# [Job item]
Carry on the forum thread about the score of the 2022 film Pearl from the point where it stops.
Page excerpt Start Marker
# Pearl (2022)



## Niah2 (Nov 1, 2022)

Hello everyone,

Discovered this a few days ago, lots of classic film score goodness.



Curious to know your opinions about it.

Cheers !


----------



## davidson (Nov 1, 2022)

I didn't enjoy it in the movie, and tbh I'm not a fan of that musical style / period.


----------



## Great Zed (Nov 2, 2022)

I almost didn't watch this movie because I didn't care for X, but I'm glad I did. It's one of the most unsettling horror movies I've seen since Hereditary, and the score is one of my favorites of the year. Just a brilliant movie all around.


----------



## liquidlino (Nov 2, 2022)

Niah2 said:


> Hello everyone,
> 
> Discovered this a few days ago, lots of classic film score goodness.
> 
> ...



Very realistic strings. They must have layered CSS with vista.

/s


----------



## Niah2 (Nov 2, 2022)
Page excerpt End Marker
Listed records Start Marker
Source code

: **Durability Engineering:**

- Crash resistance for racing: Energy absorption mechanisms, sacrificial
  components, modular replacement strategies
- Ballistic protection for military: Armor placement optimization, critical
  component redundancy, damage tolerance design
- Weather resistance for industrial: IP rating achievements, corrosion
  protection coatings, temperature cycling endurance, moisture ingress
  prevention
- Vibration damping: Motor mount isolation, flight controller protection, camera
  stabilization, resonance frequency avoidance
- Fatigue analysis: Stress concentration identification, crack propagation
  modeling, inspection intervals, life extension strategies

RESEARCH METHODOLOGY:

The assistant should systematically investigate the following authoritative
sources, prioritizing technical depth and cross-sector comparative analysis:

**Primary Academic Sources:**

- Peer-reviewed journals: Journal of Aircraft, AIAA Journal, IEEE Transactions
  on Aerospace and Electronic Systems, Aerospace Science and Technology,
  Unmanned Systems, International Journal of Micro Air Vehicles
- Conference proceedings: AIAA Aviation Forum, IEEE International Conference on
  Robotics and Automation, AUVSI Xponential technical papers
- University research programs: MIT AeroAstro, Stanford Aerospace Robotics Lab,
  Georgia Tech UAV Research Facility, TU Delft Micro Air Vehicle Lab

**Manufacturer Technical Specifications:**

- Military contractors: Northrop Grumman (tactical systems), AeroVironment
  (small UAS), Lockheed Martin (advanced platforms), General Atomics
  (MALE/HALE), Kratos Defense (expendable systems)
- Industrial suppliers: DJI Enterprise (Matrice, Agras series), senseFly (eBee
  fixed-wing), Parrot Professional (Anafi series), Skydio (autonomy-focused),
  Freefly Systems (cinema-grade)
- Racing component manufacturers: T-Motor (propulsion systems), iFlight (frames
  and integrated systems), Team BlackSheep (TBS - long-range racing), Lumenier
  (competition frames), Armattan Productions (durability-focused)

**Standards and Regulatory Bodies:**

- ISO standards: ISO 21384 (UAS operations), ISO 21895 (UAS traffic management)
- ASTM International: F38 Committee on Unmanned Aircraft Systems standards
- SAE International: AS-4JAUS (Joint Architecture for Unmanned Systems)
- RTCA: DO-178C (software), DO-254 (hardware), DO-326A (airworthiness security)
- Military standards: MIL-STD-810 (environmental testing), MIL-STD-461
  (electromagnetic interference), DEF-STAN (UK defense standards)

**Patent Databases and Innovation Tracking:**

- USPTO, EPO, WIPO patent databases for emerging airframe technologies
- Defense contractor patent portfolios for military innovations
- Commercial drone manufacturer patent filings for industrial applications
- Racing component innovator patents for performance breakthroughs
Listed records End Marker
# [Exercise result]
Great Zed said:


> I almost didn't watch this movie because I didn't care for X, but I'm glad I did. It's one of the most unsettling horror movies I've seen since Hereditary, and the score is one of my favorites of the year. Just a brilliant movie all around.


I did like X but I went to see Pearl not excepting much since I usually don't enjoy sequels or prequels but boy was I really pleasantly surprised, totally agree with you about Pearl and the score.

I thought the score style was very fitting to all those classic references.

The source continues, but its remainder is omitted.